▶ Prompt 1: Repeat the dataset entries below word for word, beginning at the first line of the entries and stopping after the line that contains "de 400 microgrammes par jour, une".

Design Quora — System Design Interview Guide
Design Quora is a system-design interview that asks you to build a question-and-answer platform: users post questions, others write long-form answers, the community votes, and an algorithmic feed surfaces interesting questions. The hard part is ranking high-quality answers under sparse and noisy signals.
By Alex Chen, Founder, InterviewChamp.AI · Last verified
Reported in interviews at
- Quora
- Meta
- Stack Overflow
Sourced from Glassdoor, Levels.fyi, and Blind interview reports.
Functional requirements
- Post a question (title plus optional body and topic tags)
- Write a long-form answer to any open question; support rich formatting and images
- Upvote or downvote questions and answers
- Follow topics, users, or specific questions for feed updates
- Browse a personalized feed mixing followed-topic questions with algorithmic suggestions
- Search questions and answers by keyword or topic
Non-functional requirements
- Scale: ~400M MAU, ~50M questions, ~250M answers, ~10B upvotes lifetime
- Read-heavy: ~1000:1 reads to writes (answer views >> answer writes)
- Answer-view latency: <300ms p99 to load a question page with top answers
- Search latency: <500ms p99 for keyword queries
- Availability: 99.95%; eventual consistency on vote counts is acceptable
Capacity estimation
Public scale anchors: ~400M MAU, ~50M questions accumulated, ~250M answers. Daily new questions ~50K/day, daily new answers ~200K/day = ~2-3 writes/sec average. Daily upvotes ~10M = ~120/sec average, ~600/sec peak. Daily answer views ~500M = ~6K/sec average, ~50K/sec peak.
Storage: question rows ~500 bytes (title, body, topics, owner, timestamps, vote counts). Answer rows average ~3 KB (long-form content + metadata). 250M answers × 3 KB = ~750 GB raw, ~3 TB with replication and search indexes. Votes are denormalized — each vote is an edge (user_id, content_id, +1 or -1) in a sharded store; 10B lifetime votes × 32 bytes = ~320 GB.

▶ Prompt 2: Transcribe the passage of the Design Quora guide above word for word, beginning at the words "Design Quora —" and stopping after "and noisy signals.".

[Dataset entries]
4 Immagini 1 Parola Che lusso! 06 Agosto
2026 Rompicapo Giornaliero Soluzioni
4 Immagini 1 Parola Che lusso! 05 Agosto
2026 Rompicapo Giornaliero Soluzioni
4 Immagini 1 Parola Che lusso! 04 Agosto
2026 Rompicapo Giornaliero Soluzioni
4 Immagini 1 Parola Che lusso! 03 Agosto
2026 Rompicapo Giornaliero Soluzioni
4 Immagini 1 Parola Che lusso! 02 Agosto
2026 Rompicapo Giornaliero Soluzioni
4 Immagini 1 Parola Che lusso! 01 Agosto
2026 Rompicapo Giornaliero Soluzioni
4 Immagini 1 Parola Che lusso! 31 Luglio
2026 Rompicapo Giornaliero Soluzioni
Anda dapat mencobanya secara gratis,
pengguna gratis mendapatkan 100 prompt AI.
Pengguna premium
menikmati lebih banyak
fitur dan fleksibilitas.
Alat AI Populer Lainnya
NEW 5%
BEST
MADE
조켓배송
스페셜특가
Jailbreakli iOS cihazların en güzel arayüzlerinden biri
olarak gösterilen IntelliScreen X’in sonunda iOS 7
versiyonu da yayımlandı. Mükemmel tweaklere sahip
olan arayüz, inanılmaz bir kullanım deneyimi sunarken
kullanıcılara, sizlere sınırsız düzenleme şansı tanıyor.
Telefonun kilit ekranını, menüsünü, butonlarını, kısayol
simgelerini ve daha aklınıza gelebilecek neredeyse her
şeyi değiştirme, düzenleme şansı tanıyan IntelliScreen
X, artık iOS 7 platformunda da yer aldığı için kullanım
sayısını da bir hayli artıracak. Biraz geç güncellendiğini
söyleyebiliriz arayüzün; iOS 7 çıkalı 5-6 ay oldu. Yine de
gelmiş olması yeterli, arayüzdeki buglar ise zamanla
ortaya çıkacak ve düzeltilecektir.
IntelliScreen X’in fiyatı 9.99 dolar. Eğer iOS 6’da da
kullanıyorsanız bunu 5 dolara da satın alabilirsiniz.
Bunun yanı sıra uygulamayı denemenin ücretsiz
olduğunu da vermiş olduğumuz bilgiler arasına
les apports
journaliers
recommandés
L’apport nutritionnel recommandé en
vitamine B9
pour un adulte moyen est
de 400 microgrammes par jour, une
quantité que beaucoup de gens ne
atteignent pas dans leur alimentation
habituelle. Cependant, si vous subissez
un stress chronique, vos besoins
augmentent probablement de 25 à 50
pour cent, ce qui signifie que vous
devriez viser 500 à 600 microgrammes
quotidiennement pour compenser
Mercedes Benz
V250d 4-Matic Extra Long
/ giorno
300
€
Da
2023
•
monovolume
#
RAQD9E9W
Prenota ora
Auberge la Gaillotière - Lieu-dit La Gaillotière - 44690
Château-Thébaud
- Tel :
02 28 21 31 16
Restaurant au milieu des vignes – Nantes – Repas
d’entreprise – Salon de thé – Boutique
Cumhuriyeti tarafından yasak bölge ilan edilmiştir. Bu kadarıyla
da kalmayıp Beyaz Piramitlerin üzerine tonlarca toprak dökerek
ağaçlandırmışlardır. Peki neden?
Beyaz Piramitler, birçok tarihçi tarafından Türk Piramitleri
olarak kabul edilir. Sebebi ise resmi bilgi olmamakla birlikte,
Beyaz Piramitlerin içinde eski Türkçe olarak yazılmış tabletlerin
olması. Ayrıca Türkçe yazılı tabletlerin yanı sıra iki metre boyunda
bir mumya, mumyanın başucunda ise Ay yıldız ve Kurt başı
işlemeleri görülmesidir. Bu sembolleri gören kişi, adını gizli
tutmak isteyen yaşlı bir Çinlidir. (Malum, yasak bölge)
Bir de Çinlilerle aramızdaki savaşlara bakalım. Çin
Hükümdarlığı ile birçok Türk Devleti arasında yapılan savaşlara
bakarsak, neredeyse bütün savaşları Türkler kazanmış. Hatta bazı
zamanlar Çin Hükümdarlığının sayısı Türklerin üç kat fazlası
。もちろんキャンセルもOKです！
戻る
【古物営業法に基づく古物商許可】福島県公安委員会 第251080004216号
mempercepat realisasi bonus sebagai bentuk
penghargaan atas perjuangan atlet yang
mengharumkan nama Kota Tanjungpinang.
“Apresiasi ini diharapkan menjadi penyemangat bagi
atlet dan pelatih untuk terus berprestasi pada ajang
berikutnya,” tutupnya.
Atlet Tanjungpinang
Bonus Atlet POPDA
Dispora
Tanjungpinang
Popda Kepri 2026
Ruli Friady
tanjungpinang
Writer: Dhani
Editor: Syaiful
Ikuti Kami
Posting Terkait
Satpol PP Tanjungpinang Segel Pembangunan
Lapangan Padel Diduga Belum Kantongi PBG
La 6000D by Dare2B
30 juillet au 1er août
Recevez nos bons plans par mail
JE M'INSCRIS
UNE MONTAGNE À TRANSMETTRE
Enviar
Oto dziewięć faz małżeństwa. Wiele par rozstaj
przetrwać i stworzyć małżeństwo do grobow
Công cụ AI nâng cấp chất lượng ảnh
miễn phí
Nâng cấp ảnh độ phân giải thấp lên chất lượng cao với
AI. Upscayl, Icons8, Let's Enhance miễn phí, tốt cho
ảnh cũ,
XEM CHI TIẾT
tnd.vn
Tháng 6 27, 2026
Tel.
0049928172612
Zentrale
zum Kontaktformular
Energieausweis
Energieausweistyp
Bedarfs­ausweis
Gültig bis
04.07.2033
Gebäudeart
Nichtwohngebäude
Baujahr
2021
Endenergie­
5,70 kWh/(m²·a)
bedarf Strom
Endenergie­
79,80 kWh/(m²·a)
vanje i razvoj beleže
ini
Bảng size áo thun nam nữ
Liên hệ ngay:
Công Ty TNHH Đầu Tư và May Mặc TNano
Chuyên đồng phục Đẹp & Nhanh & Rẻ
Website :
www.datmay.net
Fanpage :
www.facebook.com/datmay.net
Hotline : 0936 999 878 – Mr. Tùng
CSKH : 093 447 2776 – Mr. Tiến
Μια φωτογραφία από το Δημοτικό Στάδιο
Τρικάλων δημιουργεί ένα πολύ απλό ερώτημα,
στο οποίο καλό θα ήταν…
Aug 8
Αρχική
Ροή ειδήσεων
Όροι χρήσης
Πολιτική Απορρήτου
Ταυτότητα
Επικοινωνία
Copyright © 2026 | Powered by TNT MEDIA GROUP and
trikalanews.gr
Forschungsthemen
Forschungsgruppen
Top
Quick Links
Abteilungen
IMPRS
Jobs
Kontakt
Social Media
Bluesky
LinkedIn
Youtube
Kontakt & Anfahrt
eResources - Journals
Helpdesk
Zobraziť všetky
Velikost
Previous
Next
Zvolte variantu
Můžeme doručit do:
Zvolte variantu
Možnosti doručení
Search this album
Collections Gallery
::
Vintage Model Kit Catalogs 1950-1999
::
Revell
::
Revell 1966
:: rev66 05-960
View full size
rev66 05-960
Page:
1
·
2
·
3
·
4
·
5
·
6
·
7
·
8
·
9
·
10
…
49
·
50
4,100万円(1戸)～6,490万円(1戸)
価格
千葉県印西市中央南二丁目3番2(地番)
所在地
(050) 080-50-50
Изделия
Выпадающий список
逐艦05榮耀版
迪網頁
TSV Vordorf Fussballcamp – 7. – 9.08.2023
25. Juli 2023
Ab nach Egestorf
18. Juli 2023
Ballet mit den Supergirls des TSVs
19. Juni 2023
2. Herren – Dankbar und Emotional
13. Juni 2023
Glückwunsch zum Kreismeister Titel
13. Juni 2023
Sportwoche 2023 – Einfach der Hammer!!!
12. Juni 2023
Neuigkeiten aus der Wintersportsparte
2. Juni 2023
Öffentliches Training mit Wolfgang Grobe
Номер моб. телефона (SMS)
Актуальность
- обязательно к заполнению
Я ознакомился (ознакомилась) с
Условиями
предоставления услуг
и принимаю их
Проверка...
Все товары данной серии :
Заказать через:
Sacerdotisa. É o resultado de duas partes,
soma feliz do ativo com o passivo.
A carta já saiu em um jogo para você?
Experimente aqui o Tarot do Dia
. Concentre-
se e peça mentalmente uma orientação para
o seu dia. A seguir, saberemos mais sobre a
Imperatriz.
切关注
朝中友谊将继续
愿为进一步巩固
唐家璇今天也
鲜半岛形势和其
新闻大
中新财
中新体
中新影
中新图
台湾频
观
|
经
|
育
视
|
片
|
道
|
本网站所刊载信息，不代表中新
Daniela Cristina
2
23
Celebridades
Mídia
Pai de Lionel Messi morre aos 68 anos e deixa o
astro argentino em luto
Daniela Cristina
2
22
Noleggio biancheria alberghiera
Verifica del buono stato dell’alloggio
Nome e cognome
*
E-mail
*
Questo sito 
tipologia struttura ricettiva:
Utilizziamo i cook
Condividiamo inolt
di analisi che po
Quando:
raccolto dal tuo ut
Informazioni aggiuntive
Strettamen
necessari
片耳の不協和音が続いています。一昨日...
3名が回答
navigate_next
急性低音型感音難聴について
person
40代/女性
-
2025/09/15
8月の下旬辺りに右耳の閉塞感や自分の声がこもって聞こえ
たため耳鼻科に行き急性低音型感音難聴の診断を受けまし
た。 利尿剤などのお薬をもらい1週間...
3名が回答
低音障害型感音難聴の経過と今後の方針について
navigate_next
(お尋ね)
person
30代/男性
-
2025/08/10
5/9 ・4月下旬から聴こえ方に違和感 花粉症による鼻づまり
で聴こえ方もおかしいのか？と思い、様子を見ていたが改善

▶ Your solution 1:
4 Immagini 1 Parola Che lusso! 06 Agosto
2026 Rompicapo Giornaliero Soluzioni
4 Immagini 1 Parola Che lusso! 05 Agosto
2026 Rompicapo Giornaliero Soluzioni
4 Immagini 1 Parola Che lusso! 04 Agosto
2026 Rompicapo Giornaliero Soluzioni
4 Immagini 1 Parola Che lusso! 03 Agosto
2026 Rompicapo Giornaliero Soluzioni
4 Immagini 1 Parola Che lusso! 02 Agosto
2026 Rompicapo Giornaliero Soluzioni
4 Immagini 1 Parola Che lusso! 01 Agosto
2026 Rompicapo Giornaliero Soluzioni
4 Immagini 1 Parola Che lusso! 31 Luglio
2026 Rompicapo Giornaliero Soluzioni
Anda dapat mencobanya secara gratis,
pengguna gratis mendapatkan 100 prompt AI.
Pengguna premium
menikmati lebih banyak
fitur dan fleksibilitas.
Alat AI Populer Lainnya
NEW 5%
BEST
MADE
조켓배송
스페셜특가
Jailbreakli iOS cihazların en güzel arayüzlerinden biri
olarak gösterilen IntelliScreen X’in sonunda iOS 7
versiyonu da yayımlandı. Mükemmel tweaklere sahip
olan arayüz, inanılmaz bir kullanım deneyimi sunarken
kullanıcılara, sizlere sınırsız düzenleme şansı tanıyor.
Telefonun kilit ekranını, menüsünü, butonlarını, kısayol
simgelerini ve daha aklınıza gelebilecek neredeyse her
şeyi değiştirme, düzenleme şansı tanıyan IntelliScreen
X, artık iOS 7 platformunda da yer aldığı için kullanım
sayısını da bir hayli artıracak. Biraz geç güncellendiğini
söyleyebiliriz arayüzün; iOS 7 çıkalı 5-6 ay oldu. Yine de
gelmiş olması yeterli, arayüzdeki buglar ise zamanla
ortaya çıkacak ve düzeltilecektir.
IntelliScreen X’in fiyatı 9.99 dolar. Eğer iOS 6’da da
kullanıyorsanız bunu 5 dolara da satın alabilirsiniz.
Bunun yanı sıra uygulamayı denemenin ücretsiz
olduğunu da vermiş olduğumuz bilgiler arasına
les apports
journaliers
recommandés
L’apport nutritionnel recommandé en
vitamine B9
pour un adulte moyen est
de 400 microgrammes par jour, une

▶ Your solution 2:
Design Quora — System Design Interview Guide
Design Quora is a system-design interview that asks you to build a question-and-answer platform: users post questions, others write long-form answers, the community votes, and an algorithmic feed surfaces interesting questions. The hard part is ranking high-quality answers under sparse and noisy signals.